• [Exercise prompt]: Omit every picture and output the rest of the records exactly as they are.

━━━━━ Data section ━━━━━

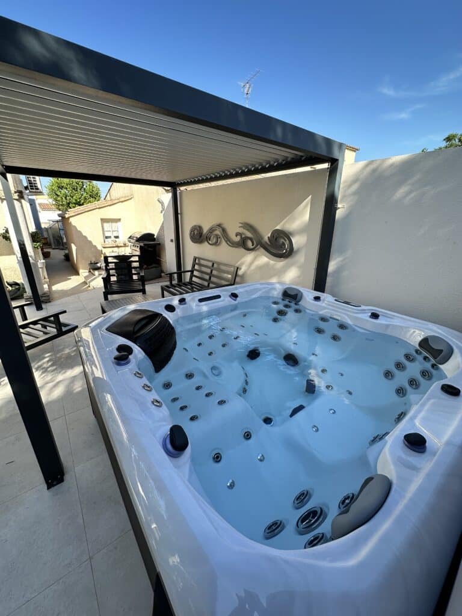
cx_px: 231
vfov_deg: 102.1
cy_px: 308
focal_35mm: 14
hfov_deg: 85.7
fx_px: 249
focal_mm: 2.22
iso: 40
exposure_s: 1/416
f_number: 2.2
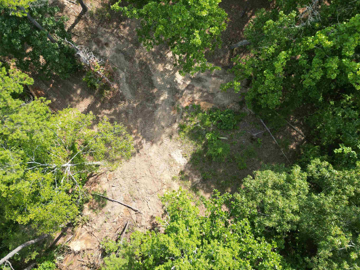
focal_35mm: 27
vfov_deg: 51.3
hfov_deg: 65.2
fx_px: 281
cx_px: 167
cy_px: 131
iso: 120
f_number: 1.7
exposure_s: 1/800
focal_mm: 6.72
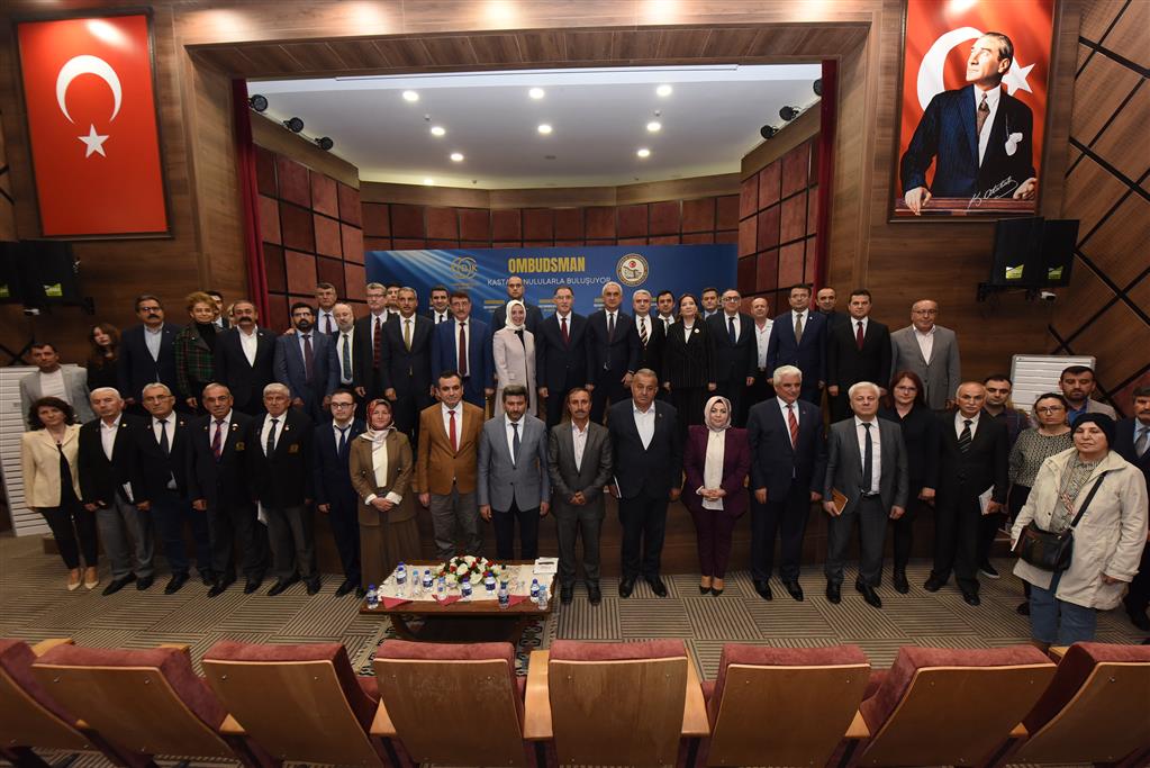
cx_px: 575
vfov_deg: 81.3
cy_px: 384
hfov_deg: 104.2
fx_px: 447
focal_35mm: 14
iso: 2000
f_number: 5.6
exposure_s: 1/80
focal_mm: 14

━━━━━

• [Answer space]:
cx_px: 231
vfov_deg: 102.1
cy_px: 308
focal_35mm: 14
hfov_deg: 85.7
fx_px: 249
focal_mm: 2.22
iso: 40
exposure_s: 1/416
f_number: 2.2
focal_35mm: 27
vfov_deg: 51.3
hfov_deg: 65.2
fx_px: 281
cx_px: 167
cy_px: 131
iso: 120
f_number: 1.7
exposure_s: 1/800
focal_mm: 6.72
cx_px: 575
vfov_deg: 81.3
cy_px: 384
hfov_deg: 104.2
fx_px: 447
focal_35mm: 14
iso: 2000
f_number: 5.6
exposure_s: 1/80
focal_mm: 14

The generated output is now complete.